NEW YORK — Alain Senderens, one of the most adventurous of the founding fathers of nouvelle cuisine, who made L’Archestrate and Lucas Carton in Paris two of the world’s most celebrated restaurants, died Sunday at his home in St.-Setiers, a village in south-central France. He was 77.
Gilles Pudlowski, a food critic and guide writer, announced the death to Agence France-Presse, which did not report the cause.
Like his fellow culinary explorers Michel Guérard, Paul Bocuse, and Pierre Troisgros, Mr. Senderens envisioned a more modern version of French cuisine, less reliant on buttery sauces, more international in spirit, and more insistent on high-quality, fresh ingredients.

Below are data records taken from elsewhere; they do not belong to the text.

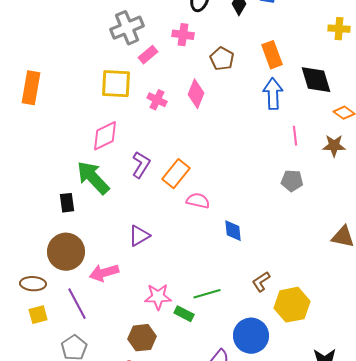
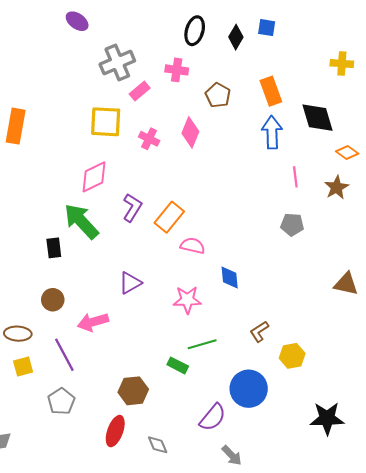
brown star: (334, 146) -> (337, 187), turned -30
brown circle: (66, 252) -> (53, 300), size x0.6
pink star: (158, 297) -> (187, 300), moved
yellow hexagon: (292, 305) -> (292, 356), size x0.7

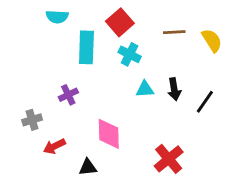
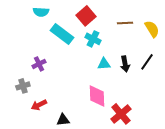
cyan rectangle: (86, 47) -> (62, 34), turned -55
purple cross: (68, 95) -> (39, 64), moved
black line: (205, 102) -> (147, 62), moved
pink diamond: (109, 134) -> (97, 96), moved

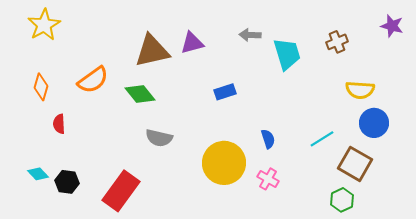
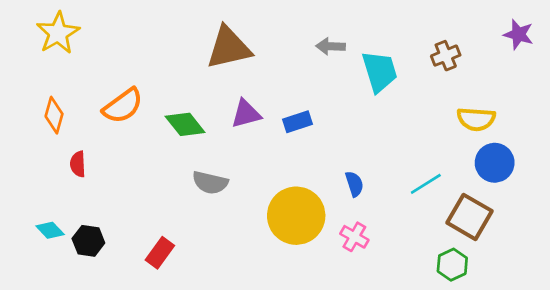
purple triangle: (192, 43) -> (246, 114), moved
brown triangle: (152, 51) -> (229, 48), moved
red rectangle: (121, 191) -> (160, 253), size x0.6

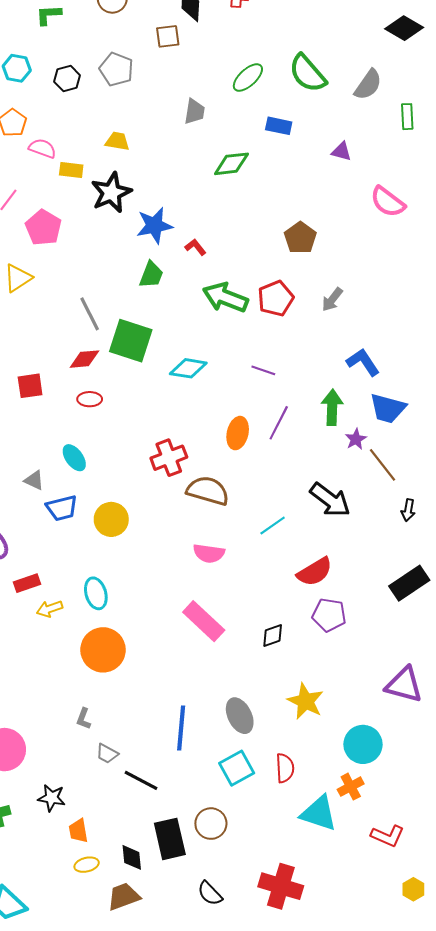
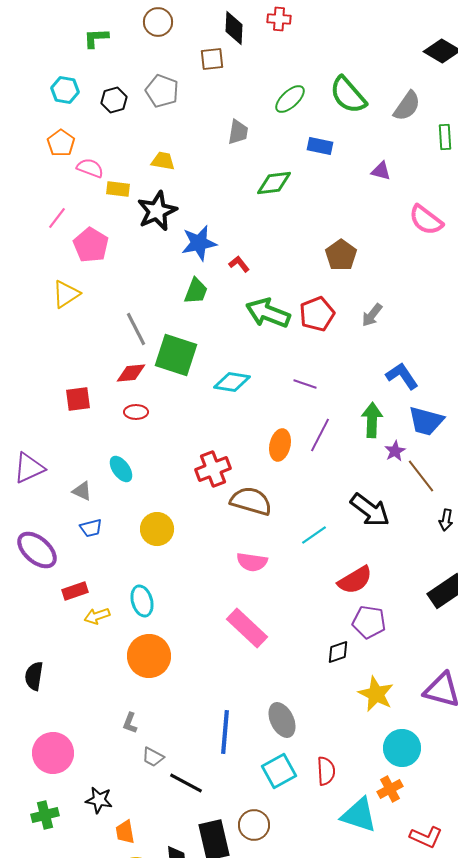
blue trapezoid: (62, 508) -> (91, 528), moved, size x0.7
black diamond: (273, 635) -> (338, 652), moved
yellow star: (305, 701) -> (376, 694), moved

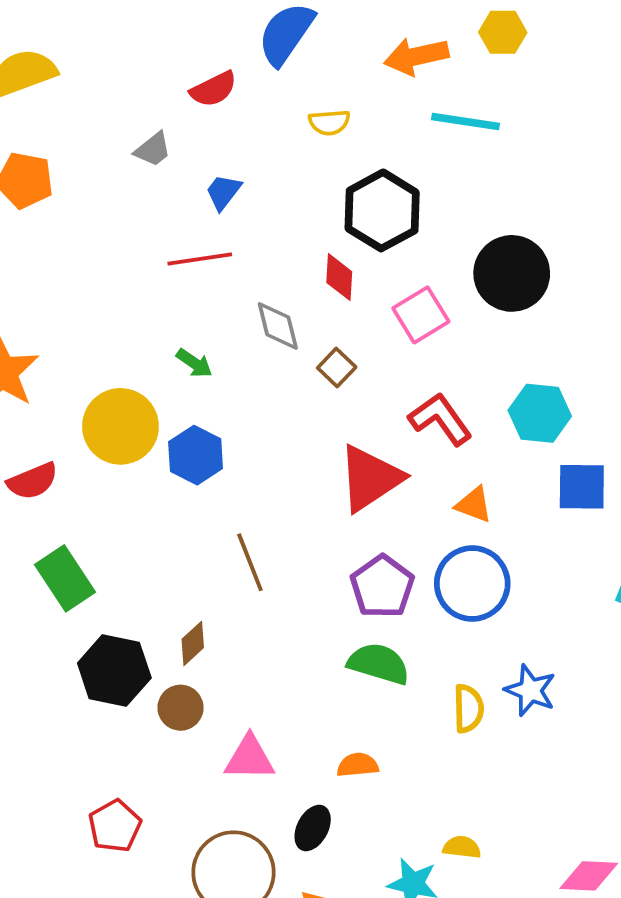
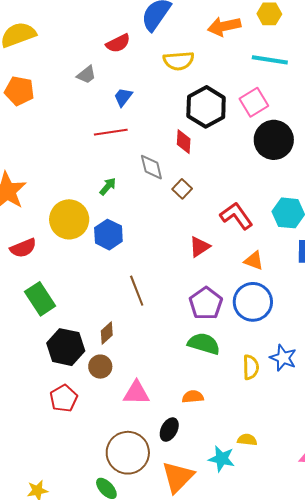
yellow semicircle: (329, 122) -> (179, 61), size x1.4
cyan line: (465, 122) -> (270, 60), moved
pink square: (421, 315) -> (254, 102), moved
green arrow: (194, 363) -> (108, 186), turned -84
red triangle: (370, 478) -> (200, 247), size x0.6
red pentagon: (115, 826) -> (64, 398), moved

“I, like other chefs, didn’t want to do traditional cuisine anymore,” he told The Unesco Courier in 2001.
His experiments could entice and, on occasion, shock. Baked lobster in vanilla sauce — “a triumph of taste over logic,” the restaurant critic Craig Claiborne called the dish in The New York Times — was regarded as scandalous when introduced in 1981. So was the use of soy sauce in a beurre blanc, an idea inspired by a trip to Asia in 1978.
“Almost nothing on L’Archestrate’s menu is available anywhere else,” the restaurant critic Raymond Sokolov wrote in The Times in 1972.